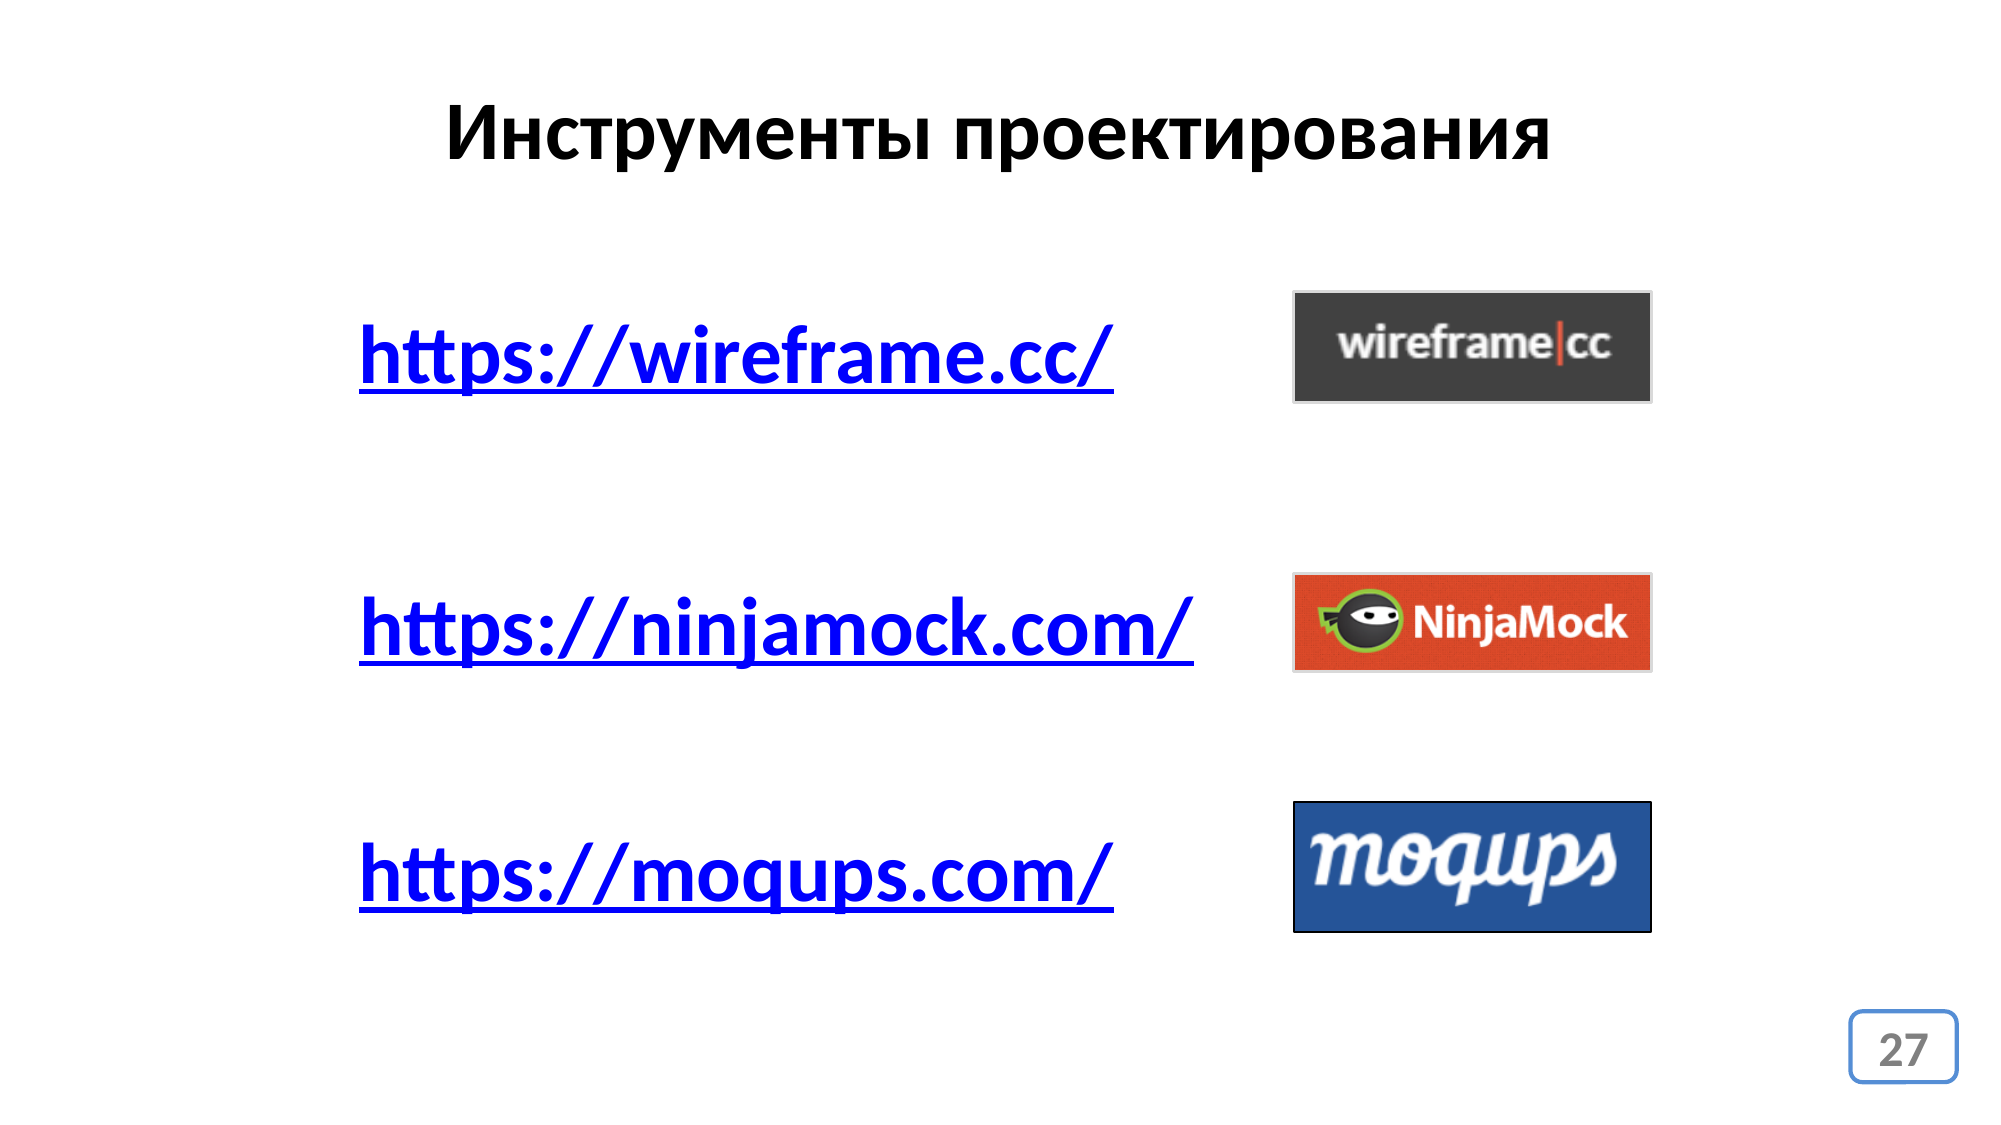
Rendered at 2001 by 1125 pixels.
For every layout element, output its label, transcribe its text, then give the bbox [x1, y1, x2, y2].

text_box https://ninjamock.com/ [344, 564, 1210, 680]
text_box https://moqups.com/ [343, 811, 1129, 926]
picture [1295, 292, 1650, 402]
text_box 27 [1848, 1009, 1959, 1085]
text_box https://wireframe.cc/ [344, 292, 1130, 408]
text_box Инструменты проектирования [0, 68, 2000, 184]
picture [1295, 803, 1650, 931]
picture [1295, 574, 1650, 671]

= Directive =
Set each line of the records down exactly, leaving every picture out.

= Solution to the problem =
Rendered at 2001 by 1125 pixels.
For every layout element, output its label, transcribe its text, then give the bbox [x1, y1, x2, y2].

text_box https://ninjamock.com/ [344, 564, 1210, 680]
text_box https://moqups.com/ [343, 811, 1129, 926]
picture [1295, 292, 1650, 402]
text_box 27 [1848, 1009, 1959, 1085]
text_box https://wireframe.cc/ [344, 292, 1130, 408]
text_box Инструменты проектирования [0, 68, 2000, 184]
picture [1295, 803, 1650, 931]
picture [1295, 574, 1650, 671]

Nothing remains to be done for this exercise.